(Work item) After locating the line with "pyautogui.scroll(5, 509, 172)" in the entries below, output it and each following line up to and including the line with "pyautogui.moveTo(535, 188); pyautogui.dragTo(518, 174)", exactly and without pictures.

[Stored data]
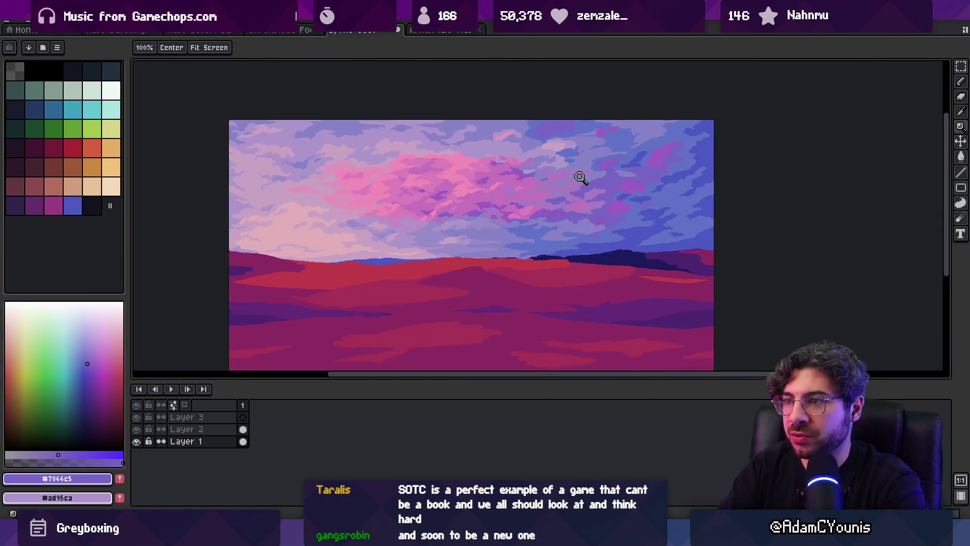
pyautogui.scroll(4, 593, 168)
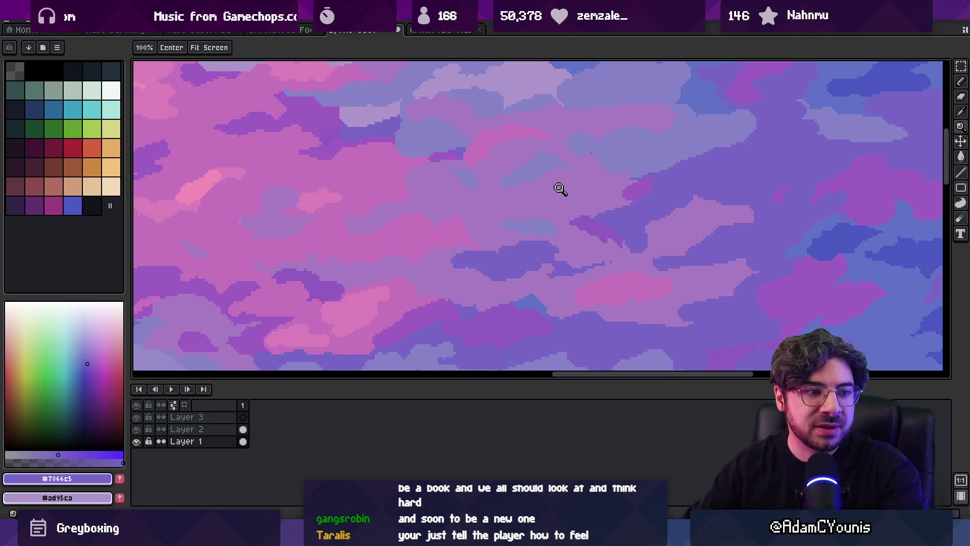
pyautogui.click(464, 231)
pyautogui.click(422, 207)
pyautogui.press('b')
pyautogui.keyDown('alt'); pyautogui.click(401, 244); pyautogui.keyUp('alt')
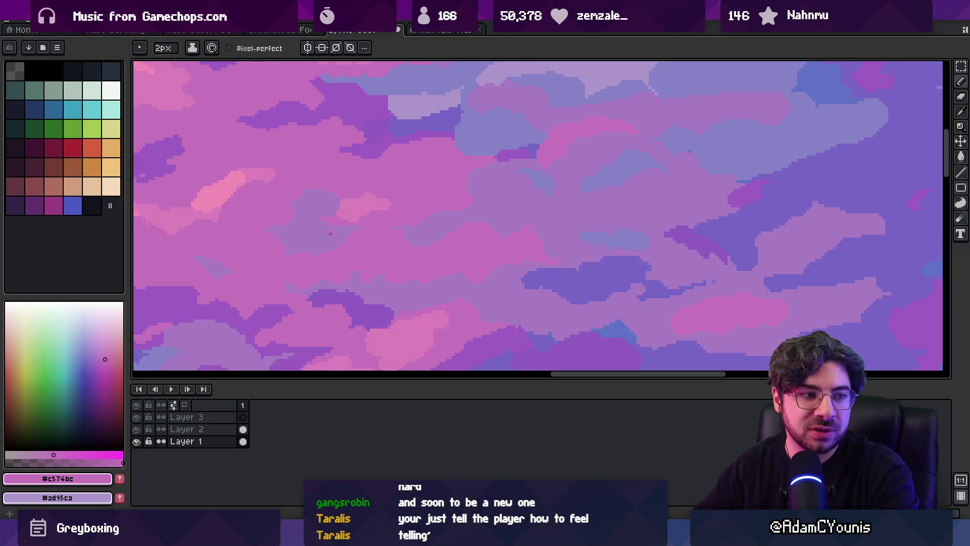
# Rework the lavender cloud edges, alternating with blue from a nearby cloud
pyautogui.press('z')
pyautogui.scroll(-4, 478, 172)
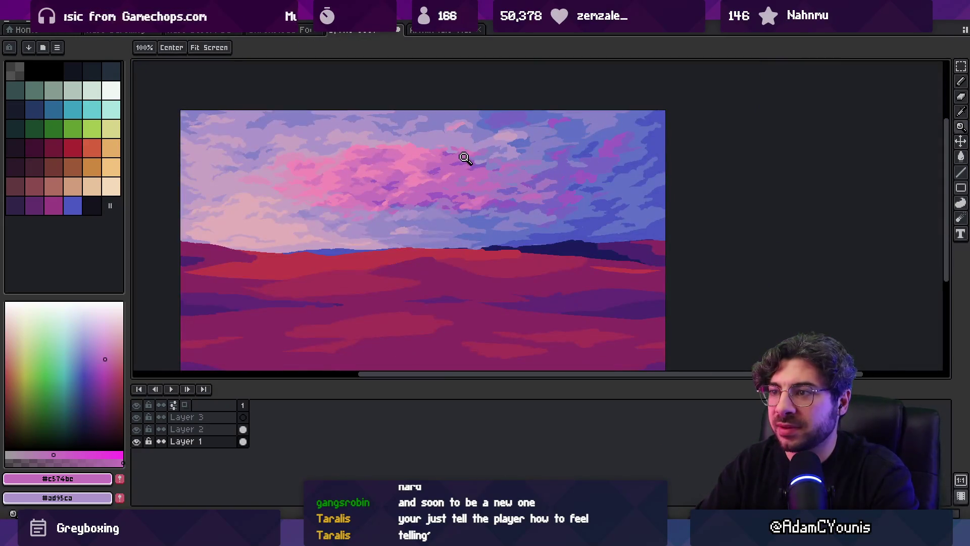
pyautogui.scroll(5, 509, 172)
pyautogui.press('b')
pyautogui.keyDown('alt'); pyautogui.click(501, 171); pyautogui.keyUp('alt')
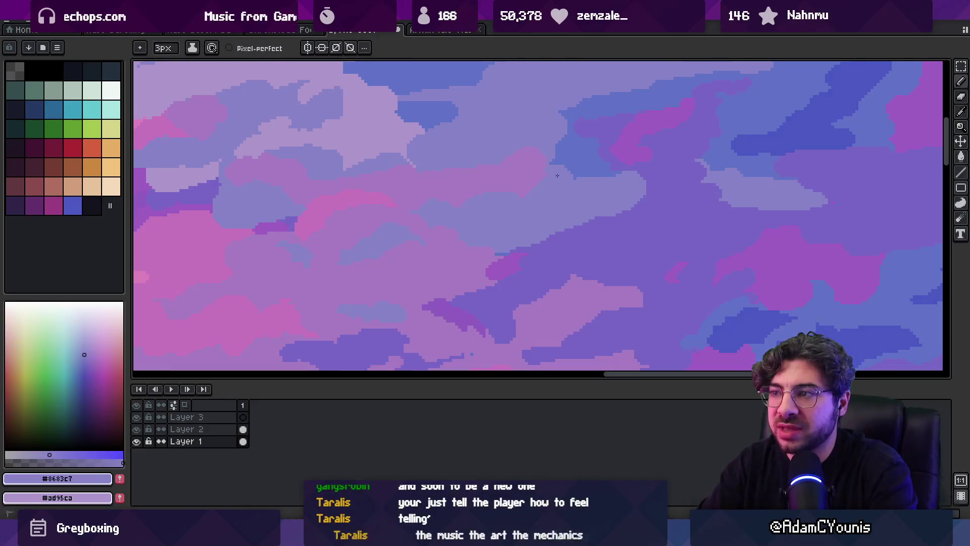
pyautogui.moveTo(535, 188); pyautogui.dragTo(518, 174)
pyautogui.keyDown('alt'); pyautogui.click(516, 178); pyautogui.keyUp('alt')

(Answer for the task)
pyautogui.scroll(5, 509, 172)
pyautogui.press('b')
pyautogui.keyDown('alt'); pyautogui.click(501, 171); pyautogui.keyUp('alt')
pyautogui.moveTo(535, 188); pyautogui.dragTo(518, 174)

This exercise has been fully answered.